=== GOAL ===
In the blog post on swipe and scroll below, why does the author consider it sensible that swipe usually comes before scrolling? Answer in one to three sentences.

=== QUOTED TEXT ===
* Begin *
Swipe and scroll, and #facebookdown
Wojciech R. Bolanowski, MD PhD
Chief AI Officer, retail and digital banking, payments and fintech in EU, GCC, SEA, enthusiast of cross-border banking
What if I told you that swipe and scroll has become standard for dashboards and splash pages of mobile app, across majority of verticals? Probably you would agree and find the observation not very revealing. After decade of perfecting mobile UI these two gestures became the most natural for smartphone users. Dashboards usually delivers a lot of information, therefore the intuitive access to the content is a must. Naturally, people scroll and swipe, swipe and scroll to get what they want with no need to move to another page. Interestingly, the similar concept has dominated desktop versions of the web pages.
The privilege of a blogger hobbyist is to express the individual opinion without necessarily looking for compelling evidence. Now I am taking advantage of this privilege. I am not aware of any study supporting the claim I made at the beginning of this piece – dashboards with swipe and scroll navigation are the most common. It seems very likely to me though, that it is a fact. As far as I remember social media apps extensively used scroll for their feeds, and swipe for the fast search of recommended or most frequently contacted peers. Then, as I have heard but never used yet, came Tinder, and swiping become standard for content selection. Interestingly, usually swipe comes before scrolling. It makes absolutely sense as scrolling assumes content, which spreads downward. How could we possibly find the swipe row if it were put under the long, vertical, scrollable band?
The latter observation is not statistically supported either. I don’t know if anyone make the reliable analysis to show which arrangement is the most popular. But I am confident, that if anybody did so, the result would be exactly like that: swipe over scroll.
* End *
=== DATASET CONTENT ===
* Begin *
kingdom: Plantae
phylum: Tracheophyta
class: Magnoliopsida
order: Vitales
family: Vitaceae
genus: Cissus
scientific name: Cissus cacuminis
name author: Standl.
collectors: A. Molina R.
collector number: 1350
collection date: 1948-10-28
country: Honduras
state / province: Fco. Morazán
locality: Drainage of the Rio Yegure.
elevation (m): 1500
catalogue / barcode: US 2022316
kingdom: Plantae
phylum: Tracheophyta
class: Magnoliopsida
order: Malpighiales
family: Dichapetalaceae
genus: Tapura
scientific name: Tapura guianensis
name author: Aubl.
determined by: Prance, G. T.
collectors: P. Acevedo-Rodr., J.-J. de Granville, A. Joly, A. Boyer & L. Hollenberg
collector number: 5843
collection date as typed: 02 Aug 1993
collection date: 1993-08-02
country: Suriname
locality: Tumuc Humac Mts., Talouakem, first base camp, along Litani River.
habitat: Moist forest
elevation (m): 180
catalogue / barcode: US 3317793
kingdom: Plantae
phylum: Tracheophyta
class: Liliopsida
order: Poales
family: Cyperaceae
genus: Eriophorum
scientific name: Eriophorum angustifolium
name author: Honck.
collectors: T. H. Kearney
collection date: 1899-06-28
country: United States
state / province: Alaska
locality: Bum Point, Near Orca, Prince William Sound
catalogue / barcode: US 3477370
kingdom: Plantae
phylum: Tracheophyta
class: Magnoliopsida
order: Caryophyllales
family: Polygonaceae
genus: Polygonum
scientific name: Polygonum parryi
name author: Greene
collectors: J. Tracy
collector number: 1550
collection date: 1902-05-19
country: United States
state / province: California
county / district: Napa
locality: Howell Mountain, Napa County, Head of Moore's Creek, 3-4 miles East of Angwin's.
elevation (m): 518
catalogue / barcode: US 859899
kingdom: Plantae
* End *
=== CORRECT RESPONSE ===
Scrolling assumes content that extends downward. A swipe row placed beneath a long, vertical, scrollable band would therefore be difficult to find, so it makes sense for it to sit above the scrolling content.